The mammoth was dark and shiny, Mr. Mudry said, with short legs and deep, pronounced eye sockets. It had a lean, wrinkled trunk and a stub of tail. He quickly waved to a colleague and called his boss, Brian McCaughan, the co-founder of a family-owned gold mining business called Treadstone Equipment.

“He is in front of us, glistening in the sun, as if he had just died,” Mr McCaughan, 57, said of the discovery made on June 21. “It was crazy.”

He compared its size to that of a white-tailed deer. Mr McCaughan said digging up bones, even of mammoths, was commonplace during mining, but the discovery was something incomparable. “It’s like we’re being rewarded by Mother Earth when you pull something like that out of the ground,” he said.

Experts believe the mammoth was just over a month old when it perished in the mud. It was then captured in time, locked in the frozen layer of soil known as permafrost, during the ice age more than 30,000 years ago, said Grant Zazula, a paleontologist with the Yukon government.

To be so well preserved, the mammoth had to be buried under the mud very quickly, said Mr Zazula, calling the circumstances “nothing short of a miracle”.

He said the baby mammoth measured about 140 centimeters from the base of its tail to the base of its trunk, or just over four and a half feet.

Although his body was split in two, possibly by the excavator or by natural forces over time, he said he was “complete from tip to tail”.

He said it may be the best-preserved specimen found in North America and may even surpass Lyuba, a female woolly mammoth found in Siberia in 2017 nearly intact but without a tail.

Woolly mammoths, ancestors of modern elephants, once crossed the northern hemisphere. They disappeared about 10,000 years ago due to overhunting and climate change.

Mammoths were abundant in Yukon’s ancient past, said University of Cincinnati paleontologist and professor Joshua H. Miller.

Today, the territory has a “magnificent” fossil record of prehistoric animals, including steppe bison, ancient cats and short-faced bears, Miller said, adding that mining has contributed to the wealth of discoveries. But most were bones, not mummies.

The finding is important for research, Miller said. Experts can gain a better understanding of the mammoth’s anatomy and environment, and even the conditions that led to its long preservation.

There is also deep meaning for the Trʼondëk Hwëchʼin people, the Yukon First Nation on whose territory the mammoth died, Zazula said.

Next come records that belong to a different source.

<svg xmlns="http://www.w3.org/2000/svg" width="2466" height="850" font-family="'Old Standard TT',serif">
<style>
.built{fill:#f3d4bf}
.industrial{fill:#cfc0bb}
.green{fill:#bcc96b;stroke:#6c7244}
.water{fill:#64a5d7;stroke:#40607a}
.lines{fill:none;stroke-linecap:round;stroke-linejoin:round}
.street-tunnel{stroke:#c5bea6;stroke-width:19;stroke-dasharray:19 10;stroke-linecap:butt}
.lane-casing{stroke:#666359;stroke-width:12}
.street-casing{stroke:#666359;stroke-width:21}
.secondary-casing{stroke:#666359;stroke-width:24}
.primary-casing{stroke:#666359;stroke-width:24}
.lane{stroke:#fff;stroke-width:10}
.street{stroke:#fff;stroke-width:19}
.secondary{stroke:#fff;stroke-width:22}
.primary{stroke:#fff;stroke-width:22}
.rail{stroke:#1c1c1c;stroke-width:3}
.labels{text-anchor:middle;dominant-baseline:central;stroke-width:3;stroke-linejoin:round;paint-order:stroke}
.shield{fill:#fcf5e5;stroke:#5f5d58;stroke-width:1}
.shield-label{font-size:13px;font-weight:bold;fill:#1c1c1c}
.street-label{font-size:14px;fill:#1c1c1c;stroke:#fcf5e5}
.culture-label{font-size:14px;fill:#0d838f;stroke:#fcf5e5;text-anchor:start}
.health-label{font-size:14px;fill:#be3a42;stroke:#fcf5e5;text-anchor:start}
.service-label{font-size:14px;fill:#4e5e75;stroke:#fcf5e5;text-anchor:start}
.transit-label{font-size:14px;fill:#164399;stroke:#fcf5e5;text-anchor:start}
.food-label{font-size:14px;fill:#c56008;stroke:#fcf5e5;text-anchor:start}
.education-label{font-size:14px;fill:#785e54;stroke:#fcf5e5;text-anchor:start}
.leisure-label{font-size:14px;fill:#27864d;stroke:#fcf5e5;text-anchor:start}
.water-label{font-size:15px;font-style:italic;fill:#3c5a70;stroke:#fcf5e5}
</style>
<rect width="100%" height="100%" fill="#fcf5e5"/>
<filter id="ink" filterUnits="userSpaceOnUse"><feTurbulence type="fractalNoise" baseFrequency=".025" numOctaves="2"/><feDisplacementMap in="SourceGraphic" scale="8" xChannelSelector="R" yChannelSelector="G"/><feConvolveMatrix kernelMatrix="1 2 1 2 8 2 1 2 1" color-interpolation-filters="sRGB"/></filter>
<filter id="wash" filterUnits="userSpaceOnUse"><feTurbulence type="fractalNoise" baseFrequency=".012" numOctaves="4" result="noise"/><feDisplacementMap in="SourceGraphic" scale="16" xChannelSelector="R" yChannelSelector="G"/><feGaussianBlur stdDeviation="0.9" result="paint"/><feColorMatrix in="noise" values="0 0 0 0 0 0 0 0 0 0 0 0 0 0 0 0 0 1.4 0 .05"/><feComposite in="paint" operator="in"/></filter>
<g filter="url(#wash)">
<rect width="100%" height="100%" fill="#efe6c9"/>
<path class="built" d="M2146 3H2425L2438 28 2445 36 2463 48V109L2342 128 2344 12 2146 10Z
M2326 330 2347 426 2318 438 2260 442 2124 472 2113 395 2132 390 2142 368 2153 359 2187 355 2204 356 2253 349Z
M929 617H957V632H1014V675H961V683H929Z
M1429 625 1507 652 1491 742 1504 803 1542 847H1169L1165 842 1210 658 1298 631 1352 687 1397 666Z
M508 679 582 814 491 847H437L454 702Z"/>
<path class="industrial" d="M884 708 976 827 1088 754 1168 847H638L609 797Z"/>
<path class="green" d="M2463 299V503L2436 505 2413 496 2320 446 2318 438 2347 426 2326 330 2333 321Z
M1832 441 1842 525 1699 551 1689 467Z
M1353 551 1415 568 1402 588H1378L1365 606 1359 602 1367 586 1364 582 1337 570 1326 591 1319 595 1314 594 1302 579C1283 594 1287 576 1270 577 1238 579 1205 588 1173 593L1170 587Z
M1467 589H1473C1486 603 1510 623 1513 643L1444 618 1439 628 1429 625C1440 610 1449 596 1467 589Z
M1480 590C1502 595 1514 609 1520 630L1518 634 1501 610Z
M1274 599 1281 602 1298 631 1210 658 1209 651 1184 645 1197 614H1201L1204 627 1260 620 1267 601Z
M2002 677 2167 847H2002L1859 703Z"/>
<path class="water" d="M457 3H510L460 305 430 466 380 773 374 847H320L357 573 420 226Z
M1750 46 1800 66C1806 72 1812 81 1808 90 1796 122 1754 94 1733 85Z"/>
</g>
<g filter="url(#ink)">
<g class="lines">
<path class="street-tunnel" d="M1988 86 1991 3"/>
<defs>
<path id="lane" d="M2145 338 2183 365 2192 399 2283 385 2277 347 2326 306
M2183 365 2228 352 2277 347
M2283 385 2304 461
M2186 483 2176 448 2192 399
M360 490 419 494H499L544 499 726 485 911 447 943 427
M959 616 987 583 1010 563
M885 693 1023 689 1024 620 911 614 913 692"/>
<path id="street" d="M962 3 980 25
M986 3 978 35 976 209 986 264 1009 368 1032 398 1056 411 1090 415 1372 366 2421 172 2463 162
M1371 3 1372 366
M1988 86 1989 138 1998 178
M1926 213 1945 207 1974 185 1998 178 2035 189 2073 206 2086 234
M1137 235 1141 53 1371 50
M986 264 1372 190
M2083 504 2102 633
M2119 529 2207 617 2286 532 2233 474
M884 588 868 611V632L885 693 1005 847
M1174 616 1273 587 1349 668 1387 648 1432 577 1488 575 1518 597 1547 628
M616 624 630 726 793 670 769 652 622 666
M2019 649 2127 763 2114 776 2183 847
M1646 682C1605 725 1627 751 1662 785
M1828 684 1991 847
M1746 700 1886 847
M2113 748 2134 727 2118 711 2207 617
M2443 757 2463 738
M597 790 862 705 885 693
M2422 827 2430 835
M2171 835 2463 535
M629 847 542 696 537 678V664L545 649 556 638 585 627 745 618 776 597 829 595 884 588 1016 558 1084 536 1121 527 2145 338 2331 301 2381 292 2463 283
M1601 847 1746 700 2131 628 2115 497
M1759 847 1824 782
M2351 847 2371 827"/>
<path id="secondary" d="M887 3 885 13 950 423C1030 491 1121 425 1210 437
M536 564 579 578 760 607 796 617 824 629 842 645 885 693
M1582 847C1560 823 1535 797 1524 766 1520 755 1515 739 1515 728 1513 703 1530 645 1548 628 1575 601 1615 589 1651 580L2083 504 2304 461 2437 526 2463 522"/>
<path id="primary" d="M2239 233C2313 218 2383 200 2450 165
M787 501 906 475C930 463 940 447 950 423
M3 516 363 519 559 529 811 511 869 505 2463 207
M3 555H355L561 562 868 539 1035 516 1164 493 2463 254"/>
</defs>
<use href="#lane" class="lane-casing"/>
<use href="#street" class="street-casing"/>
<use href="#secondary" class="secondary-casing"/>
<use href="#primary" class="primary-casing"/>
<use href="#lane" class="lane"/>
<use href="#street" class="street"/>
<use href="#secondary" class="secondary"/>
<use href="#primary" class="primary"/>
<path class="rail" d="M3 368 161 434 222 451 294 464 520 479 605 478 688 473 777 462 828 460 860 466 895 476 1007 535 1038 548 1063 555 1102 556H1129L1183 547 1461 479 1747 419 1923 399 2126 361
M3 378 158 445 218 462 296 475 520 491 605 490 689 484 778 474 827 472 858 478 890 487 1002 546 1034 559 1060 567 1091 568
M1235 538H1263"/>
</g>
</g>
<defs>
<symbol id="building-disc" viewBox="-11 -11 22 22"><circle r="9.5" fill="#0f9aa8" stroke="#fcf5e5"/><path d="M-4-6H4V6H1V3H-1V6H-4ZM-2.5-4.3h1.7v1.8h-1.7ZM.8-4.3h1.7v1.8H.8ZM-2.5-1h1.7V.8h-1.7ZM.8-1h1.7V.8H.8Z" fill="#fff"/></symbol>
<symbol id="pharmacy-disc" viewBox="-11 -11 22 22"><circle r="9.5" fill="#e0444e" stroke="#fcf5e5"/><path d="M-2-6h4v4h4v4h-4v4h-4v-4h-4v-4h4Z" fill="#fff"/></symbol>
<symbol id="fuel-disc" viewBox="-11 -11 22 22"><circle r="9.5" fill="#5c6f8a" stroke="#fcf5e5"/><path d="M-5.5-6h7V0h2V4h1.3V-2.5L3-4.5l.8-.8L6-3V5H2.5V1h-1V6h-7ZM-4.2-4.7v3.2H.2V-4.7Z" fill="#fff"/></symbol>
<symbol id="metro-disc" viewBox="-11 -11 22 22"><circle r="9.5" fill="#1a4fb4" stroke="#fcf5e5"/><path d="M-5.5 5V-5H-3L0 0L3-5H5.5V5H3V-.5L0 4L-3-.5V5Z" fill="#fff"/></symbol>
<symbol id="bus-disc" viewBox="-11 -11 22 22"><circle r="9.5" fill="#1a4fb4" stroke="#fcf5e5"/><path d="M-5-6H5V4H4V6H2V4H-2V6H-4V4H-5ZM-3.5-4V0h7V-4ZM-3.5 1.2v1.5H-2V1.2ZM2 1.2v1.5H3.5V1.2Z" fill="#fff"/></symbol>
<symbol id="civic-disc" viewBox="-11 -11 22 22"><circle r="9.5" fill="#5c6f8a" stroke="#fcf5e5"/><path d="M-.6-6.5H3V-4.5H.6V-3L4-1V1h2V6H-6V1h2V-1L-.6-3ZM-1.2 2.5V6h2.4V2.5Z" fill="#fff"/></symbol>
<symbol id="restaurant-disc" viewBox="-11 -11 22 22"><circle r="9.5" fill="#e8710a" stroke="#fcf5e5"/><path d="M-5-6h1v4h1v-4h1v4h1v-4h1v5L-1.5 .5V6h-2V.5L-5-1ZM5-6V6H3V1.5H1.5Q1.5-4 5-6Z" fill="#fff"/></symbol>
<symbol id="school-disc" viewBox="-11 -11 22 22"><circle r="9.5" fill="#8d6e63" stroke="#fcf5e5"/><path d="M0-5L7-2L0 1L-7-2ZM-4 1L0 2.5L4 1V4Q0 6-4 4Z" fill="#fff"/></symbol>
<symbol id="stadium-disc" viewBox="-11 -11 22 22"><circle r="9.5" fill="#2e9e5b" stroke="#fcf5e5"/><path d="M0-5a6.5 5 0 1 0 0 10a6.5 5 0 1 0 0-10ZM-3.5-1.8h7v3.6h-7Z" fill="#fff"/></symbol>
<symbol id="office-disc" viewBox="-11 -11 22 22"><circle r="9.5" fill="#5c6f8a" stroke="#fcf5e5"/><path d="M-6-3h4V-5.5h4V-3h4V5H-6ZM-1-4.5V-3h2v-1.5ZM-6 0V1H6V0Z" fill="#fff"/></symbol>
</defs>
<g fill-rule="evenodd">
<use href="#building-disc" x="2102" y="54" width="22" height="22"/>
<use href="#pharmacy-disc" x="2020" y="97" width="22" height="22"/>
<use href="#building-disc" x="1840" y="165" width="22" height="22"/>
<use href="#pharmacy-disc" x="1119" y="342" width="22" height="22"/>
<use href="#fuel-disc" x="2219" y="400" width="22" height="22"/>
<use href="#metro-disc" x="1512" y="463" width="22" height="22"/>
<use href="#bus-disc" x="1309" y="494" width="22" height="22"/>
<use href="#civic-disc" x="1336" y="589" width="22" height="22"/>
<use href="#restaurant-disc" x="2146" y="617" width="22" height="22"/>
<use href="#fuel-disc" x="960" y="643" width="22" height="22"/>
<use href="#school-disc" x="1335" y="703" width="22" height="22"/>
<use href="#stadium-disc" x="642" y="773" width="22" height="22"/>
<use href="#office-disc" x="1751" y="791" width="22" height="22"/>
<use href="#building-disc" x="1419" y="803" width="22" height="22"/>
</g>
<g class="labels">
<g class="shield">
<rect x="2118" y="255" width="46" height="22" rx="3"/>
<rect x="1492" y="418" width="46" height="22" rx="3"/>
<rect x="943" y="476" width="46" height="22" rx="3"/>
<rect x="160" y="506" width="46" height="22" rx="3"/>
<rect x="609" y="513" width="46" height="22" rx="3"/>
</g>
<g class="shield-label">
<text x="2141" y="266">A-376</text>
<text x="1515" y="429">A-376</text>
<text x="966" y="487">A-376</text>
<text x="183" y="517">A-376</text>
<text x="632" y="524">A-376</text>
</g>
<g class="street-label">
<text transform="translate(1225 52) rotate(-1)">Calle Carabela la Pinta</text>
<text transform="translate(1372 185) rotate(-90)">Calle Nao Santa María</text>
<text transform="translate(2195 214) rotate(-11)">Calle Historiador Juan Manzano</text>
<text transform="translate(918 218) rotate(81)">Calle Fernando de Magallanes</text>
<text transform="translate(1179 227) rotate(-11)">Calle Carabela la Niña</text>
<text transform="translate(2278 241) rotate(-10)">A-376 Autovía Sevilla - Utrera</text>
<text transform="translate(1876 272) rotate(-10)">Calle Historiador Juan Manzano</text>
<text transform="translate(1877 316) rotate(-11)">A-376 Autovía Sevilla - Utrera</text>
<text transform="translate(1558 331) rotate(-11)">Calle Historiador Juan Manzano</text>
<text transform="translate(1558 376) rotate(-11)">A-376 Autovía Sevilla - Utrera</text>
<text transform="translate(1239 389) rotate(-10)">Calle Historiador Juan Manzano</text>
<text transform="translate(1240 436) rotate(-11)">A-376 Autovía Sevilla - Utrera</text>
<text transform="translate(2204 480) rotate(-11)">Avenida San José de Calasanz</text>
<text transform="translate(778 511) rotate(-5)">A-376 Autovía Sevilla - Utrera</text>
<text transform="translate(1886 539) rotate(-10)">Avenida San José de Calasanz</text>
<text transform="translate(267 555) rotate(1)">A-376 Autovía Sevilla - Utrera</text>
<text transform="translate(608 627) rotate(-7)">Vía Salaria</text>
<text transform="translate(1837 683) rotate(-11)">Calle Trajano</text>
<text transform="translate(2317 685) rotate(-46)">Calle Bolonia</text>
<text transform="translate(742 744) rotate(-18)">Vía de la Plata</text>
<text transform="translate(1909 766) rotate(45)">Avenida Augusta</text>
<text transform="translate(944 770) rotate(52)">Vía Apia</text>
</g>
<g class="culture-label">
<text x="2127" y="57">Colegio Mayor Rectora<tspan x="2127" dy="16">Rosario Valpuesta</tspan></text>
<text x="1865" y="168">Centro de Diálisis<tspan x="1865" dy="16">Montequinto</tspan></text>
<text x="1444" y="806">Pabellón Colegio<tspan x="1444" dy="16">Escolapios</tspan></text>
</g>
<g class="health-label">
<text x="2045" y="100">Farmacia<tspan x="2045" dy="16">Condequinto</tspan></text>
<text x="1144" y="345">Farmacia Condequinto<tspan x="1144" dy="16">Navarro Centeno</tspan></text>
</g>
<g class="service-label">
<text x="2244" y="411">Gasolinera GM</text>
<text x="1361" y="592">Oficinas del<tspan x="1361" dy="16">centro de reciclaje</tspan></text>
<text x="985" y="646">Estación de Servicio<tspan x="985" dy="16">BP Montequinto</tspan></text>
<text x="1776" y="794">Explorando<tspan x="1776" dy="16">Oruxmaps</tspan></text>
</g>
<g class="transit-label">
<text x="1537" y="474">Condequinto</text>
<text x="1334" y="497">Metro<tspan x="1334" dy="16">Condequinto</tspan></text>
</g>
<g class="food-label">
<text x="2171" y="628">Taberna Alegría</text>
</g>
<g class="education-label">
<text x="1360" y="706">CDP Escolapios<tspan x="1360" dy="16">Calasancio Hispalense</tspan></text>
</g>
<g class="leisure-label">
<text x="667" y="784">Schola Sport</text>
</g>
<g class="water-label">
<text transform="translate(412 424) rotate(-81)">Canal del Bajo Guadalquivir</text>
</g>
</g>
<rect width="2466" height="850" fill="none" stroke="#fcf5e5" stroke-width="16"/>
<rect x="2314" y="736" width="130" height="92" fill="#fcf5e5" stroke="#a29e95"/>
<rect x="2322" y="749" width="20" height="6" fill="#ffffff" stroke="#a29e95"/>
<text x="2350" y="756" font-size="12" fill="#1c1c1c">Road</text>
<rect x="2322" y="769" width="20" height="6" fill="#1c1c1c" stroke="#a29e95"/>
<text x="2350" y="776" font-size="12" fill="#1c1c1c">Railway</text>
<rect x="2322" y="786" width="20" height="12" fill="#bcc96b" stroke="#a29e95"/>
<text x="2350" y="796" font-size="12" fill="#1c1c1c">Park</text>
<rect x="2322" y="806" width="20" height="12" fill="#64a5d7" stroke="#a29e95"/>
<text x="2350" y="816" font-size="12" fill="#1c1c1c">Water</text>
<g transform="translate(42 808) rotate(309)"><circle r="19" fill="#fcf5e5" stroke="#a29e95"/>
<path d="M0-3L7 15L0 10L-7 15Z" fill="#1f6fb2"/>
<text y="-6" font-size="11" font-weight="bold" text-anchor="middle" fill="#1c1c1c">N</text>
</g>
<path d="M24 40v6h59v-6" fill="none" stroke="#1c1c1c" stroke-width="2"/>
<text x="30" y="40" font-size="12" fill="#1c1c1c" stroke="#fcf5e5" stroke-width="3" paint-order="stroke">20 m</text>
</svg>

He believes it is a healing opportunity for the nation, which has experienced a century of conflict with gold rush prospectors.

The Trʼondëk Hwëchʼin elders named the mammoth Nun cho ga, “big baby animal” in the Hän language, according to a press release issued last week.

Roberta Joseph, Tr’ondëk Hwëch’in Chief, said in a statement that the First Nation looks forward to working with the Yukon government “on the next steps in the process to move forward with these remains in a way that honors our traditions, culture and laws.

For now, Nun cho ga is in a freezer in the Yukon, several hours from the mine where he was found, awaiting further analysis. While the mammoth’s study will reveal “incredible details” about the ancient past, even what its last meal was, there was no rush, Mr Zazula said.

Together, the First Nation, Yukon government, scientists and miners are embarking on a journey of cultural and scientific discovery, he said.

“This woolly mammoth is really a symbol of it all together, and how to move forward in a good way,” he said.